El Decano Gabriel Bocksang se refirió en El Mercurio al incendio y vandalismo que sufrió la Parroquia de la Asunción el pasado 18 de octubre de 2020. Este ataque, aseguró, y los demás actos de barbarie de los que el país ha sido víctima, representan una violenta hostilidad cultural a las bases sobre las que Chile se ha construido y se sigue construyendo. Mucho más allá de lo meramente material, es un ataque al alma de la nación, a nuestra historia, a nuestras raíces, a nuestras familias, y a nuestra vida en común.

La imagen de la torre de la iglesia La Asunción envuelta en llamas y rodeada por el incomprensible frenesí festivo de una turba será quizás la más recordada del 18 de octubre de 2020. Luego de lo sucedido, se ha lamentado la pérdida patrimonial, tanto del edificio como de los tesoros artísticos que aún el templo custodiaba. No cabe ninguna duda de que dicho menoscabo es inmenso y, en algunos aspectos, irreparable. Sin embargo, ceñir la interpretación de lo sucedido solamente a lo anterior es no entender el verdadero significado de este ataque y de los demás actos de barbarie destructora de que Chile ha sido víctima en los últimos tiempos.

Frente a estos abominables hechos, nuestro país se ha concentrado principalmente en avaluar y procurar reparar lo cuantificable: entre otros aspectos, la pérdida económica, la destrucción de infraestructura, y la inutilización de áreas más o menos extensas de distintas ciudades. ¡Con justa razón se ha hecho! Pero no es posible circunscribir el significado de todas estas desgracias a un cómputo meramente material. Porque, en realidad, el trasfondo que las une es de naturaleza espiritual.

Desde esta perspectiva, la lectura más evidente en el incendio de la iglesia La Asunción consiste en constatar una embestida en contra de lo sagrado, de la posibilidad del encuentro con Dios y de la visibilidad pública de los vínculos religiosos, que no solo atenta contra los fieles católicos, sino que compromete a los creyentes de cualquier confesión.

Pero hay más. Si se tiene presente que el catolicismo ha sido por siglos la religión mayoritaria de los chilenos, y que Occidente es una civilización judeocristiana-grecorromana, el ataque a la iglesia La Asunción representa una violenta hostilidad cultural a las bases sobre las que Chile se ha construido, y se sigue construyendo, con el esfuerzo de muchas generaciones.
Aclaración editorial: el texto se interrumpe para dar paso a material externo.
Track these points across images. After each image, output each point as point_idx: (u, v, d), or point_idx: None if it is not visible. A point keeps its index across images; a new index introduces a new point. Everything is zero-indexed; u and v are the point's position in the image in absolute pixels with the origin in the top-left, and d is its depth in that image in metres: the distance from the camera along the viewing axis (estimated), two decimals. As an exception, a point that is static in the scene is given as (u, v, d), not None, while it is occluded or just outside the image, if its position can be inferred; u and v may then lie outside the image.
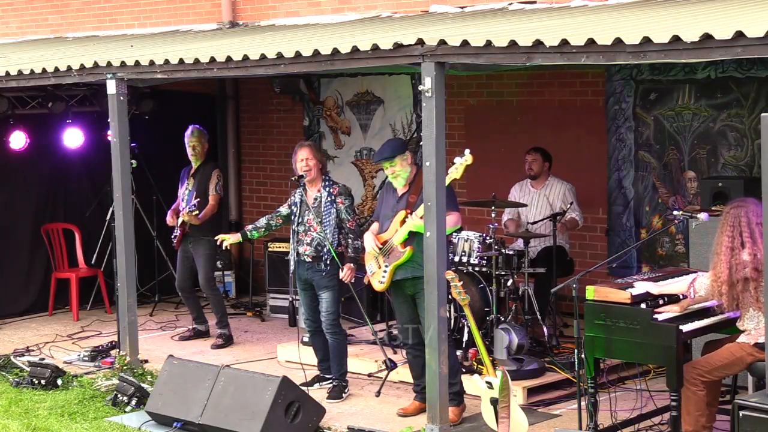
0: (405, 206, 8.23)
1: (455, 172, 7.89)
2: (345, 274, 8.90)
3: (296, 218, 9.08)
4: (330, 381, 9.16)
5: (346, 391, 9.02)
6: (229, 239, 9.42)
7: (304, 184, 9.10)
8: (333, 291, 8.99)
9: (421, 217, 7.84)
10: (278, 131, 13.47)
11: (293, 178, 9.12)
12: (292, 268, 9.14)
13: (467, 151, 7.89)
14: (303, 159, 9.04)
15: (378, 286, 8.45)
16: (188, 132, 10.87)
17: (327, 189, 9.02)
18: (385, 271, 8.27)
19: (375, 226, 8.56)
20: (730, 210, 7.10)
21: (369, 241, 8.42)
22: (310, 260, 8.98)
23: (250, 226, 9.44)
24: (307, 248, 8.97)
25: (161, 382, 8.56)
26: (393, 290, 8.41)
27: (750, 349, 6.97)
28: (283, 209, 9.26)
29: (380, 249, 8.28)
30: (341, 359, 9.08)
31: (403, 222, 8.10)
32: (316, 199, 9.03)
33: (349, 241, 9.00)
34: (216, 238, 9.58)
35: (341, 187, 9.08)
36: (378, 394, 8.87)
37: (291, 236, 9.13)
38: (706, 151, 10.16)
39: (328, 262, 8.92)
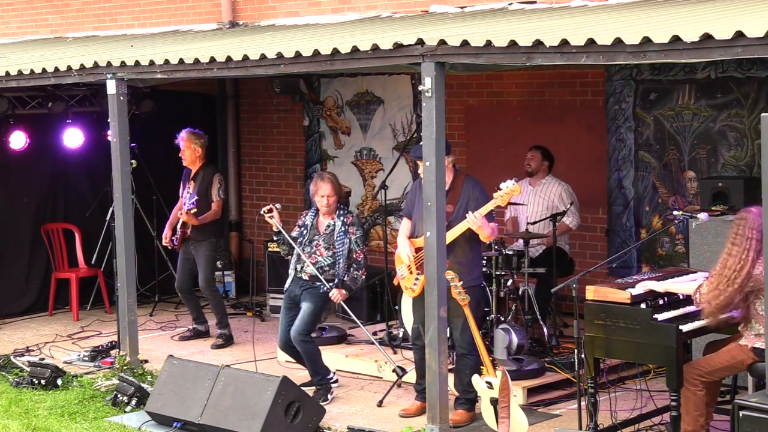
0: None
1: (500, 199, 7.88)
2: (334, 295, 8.92)
3: (304, 239, 9.09)
4: (330, 381, 9.19)
5: (331, 392, 9.02)
6: (273, 215, 9.08)
7: (317, 210, 9.11)
8: (315, 306, 8.94)
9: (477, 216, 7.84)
10: (278, 131, 13.48)
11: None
12: (288, 285, 9.10)
13: (514, 180, 7.82)
14: (324, 195, 8.99)
15: (410, 293, 8.41)
16: (179, 136, 10.84)
17: (341, 218, 9.03)
18: (417, 279, 8.23)
19: (406, 224, 8.49)
20: (740, 216, 6.93)
21: (404, 247, 8.38)
22: (307, 278, 9.00)
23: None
24: (308, 268, 8.98)
25: (161, 382, 8.56)
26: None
27: (748, 351, 6.97)
28: (294, 234, 9.20)
29: (415, 256, 8.28)
30: (316, 364, 9.04)
31: None
32: (328, 226, 9.04)
33: (351, 268, 9.01)
34: (267, 207, 9.18)
35: (354, 218, 9.11)
36: (380, 404, 8.79)
37: (293, 257, 9.12)
38: (706, 151, 10.16)
39: (324, 288, 8.93)
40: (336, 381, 9.27)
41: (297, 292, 9.04)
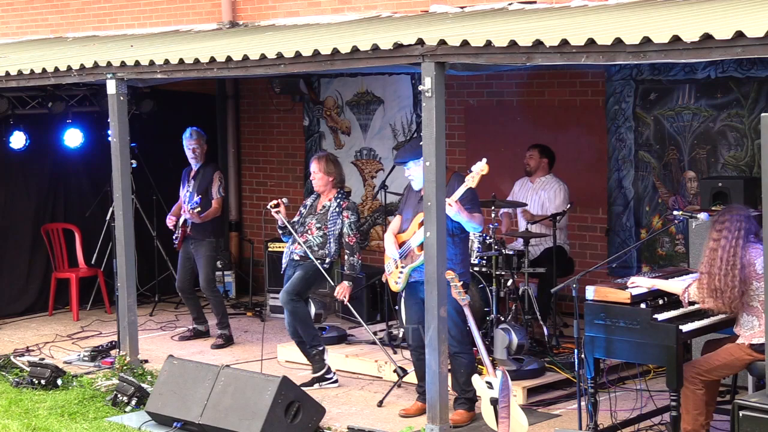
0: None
1: (471, 181, 7.87)
2: (339, 291, 9.10)
3: (300, 217, 9.24)
4: (330, 381, 9.20)
5: (325, 356, 9.20)
6: (279, 209, 9.24)
7: (319, 194, 9.31)
8: (306, 272, 9.13)
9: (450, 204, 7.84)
10: (278, 131, 13.48)
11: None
12: (284, 266, 9.31)
13: (484, 161, 7.82)
14: (312, 172, 9.28)
15: (394, 287, 8.49)
16: (186, 134, 10.86)
17: (337, 200, 9.22)
18: (401, 272, 8.29)
19: (396, 221, 8.56)
20: (721, 214, 7.15)
21: (388, 243, 8.45)
22: (299, 258, 9.15)
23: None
24: (298, 247, 9.16)
25: (161, 382, 8.56)
26: (407, 291, 8.42)
27: (747, 349, 6.99)
28: (295, 218, 9.33)
29: (398, 251, 8.32)
30: (305, 325, 9.20)
31: (421, 224, 8.04)
32: (324, 206, 9.22)
33: (346, 256, 9.09)
34: (274, 202, 9.34)
35: (350, 203, 9.27)
36: (380, 404, 8.79)
37: (289, 240, 9.27)
38: (706, 151, 10.16)
39: (311, 264, 9.06)
40: (336, 381, 9.28)
41: (291, 273, 9.23)
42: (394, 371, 9.10)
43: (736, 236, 6.98)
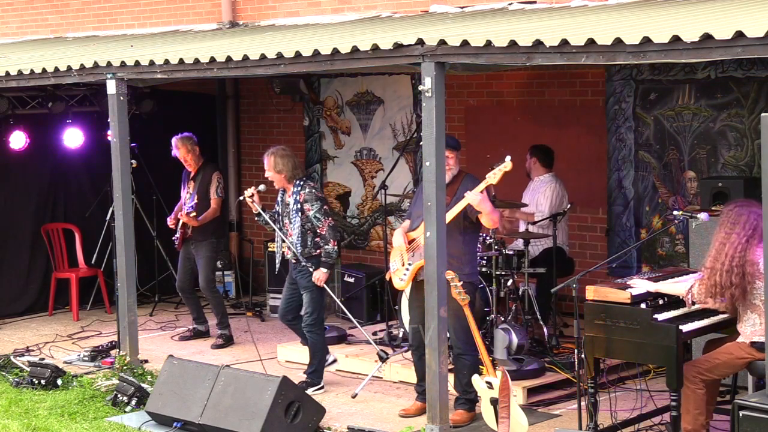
0: None
1: (492, 177, 7.86)
2: (316, 277, 9.01)
3: (277, 215, 9.24)
4: (316, 387, 9.21)
5: (317, 389, 9.08)
6: (254, 198, 9.15)
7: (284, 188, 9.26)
8: (312, 293, 9.06)
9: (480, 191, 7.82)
10: (278, 131, 13.47)
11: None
12: (277, 266, 9.31)
13: (508, 158, 7.80)
14: (265, 169, 9.19)
15: (398, 284, 8.42)
16: (172, 146, 10.83)
17: (294, 196, 9.09)
18: (407, 269, 8.26)
19: (406, 223, 8.53)
20: (734, 209, 7.11)
21: (398, 237, 8.42)
22: (294, 261, 9.13)
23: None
24: (288, 251, 9.14)
25: (161, 382, 8.56)
26: (413, 290, 8.39)
27: (747, 348, 6.99)
28: (273, 210, 9.33)
29: (407, 246, 8.30)
30: (313, 356, 9.17)
31: None
32: (288, 204, 9.16)
33: (321, 244, 9.04)
34: (249, 192, 9.22)
35: (307, 194, 9.05)
36: (354, 395, 8.79)
37: (276, 239, 9.29)
38: (706, 151, 10.16)
39: (302, 264, 9.04)
40: (335, 361, 9.40)
41: (294, 276, 9.20)
42: (377, 353, 9.08)
43: (749, 234, 6.97)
Como si lo anterior fuera poco, la perspectiva jurídica ofrece otro contraste escandaloso. La libertad de las conciencias, sin la cual no puede construirse una sociedad genuinamente libre, aparece ultrajada en momentos cruciales para una reflexión constitucional que debiera ser serena y profunda.

Hay, como se ve, una agresión barbárica en contra de los fundamentos espirituales de nuestro país, lo que el cardenal Silva Henríquez denominaba 'el alma de Chile'. ¡Y otro tanto podría sostenerse en relación con otros episodios! ¿O acaso el desprecio de la figura del general Baquedano no es también el desprecio a nuestra historia? ¿Y el asalto a la Mutual de Seguridad no es el desdén por la iniciativa privada en beneficio del bien común? ¿Y qué decir de los ataques a dependencias estatales y servidores públicos, embestidas que aparecen como la negación del Estado de Derecho? Y el atropello de la tranquilidad pública de los habitantes de Chile, en sus ciudades, en sus barrios, en las vías públicas y hasta en sus casas, ¿no muestra la repulsión por la sana convivencia de la sociedad civil?

No; esto no es solo el ataque a un vitral o a una estatua. Es mucho más. Es un ataque al alma de la nación, a nuestra historia, a nuestras raíces, a nuestras familias, y a nuestra vida en común.

Basta ya de destrucción. De destrucción material, ciertamente; pero basta también de destrucción espiritual. Y basta de indiferencia y de interpretaciones acomodaticias respecto de esta violencia. Solo así desaparecerá el manto del crepúsculo y podrá surgir una verdadera promesa de esperanza para Chile.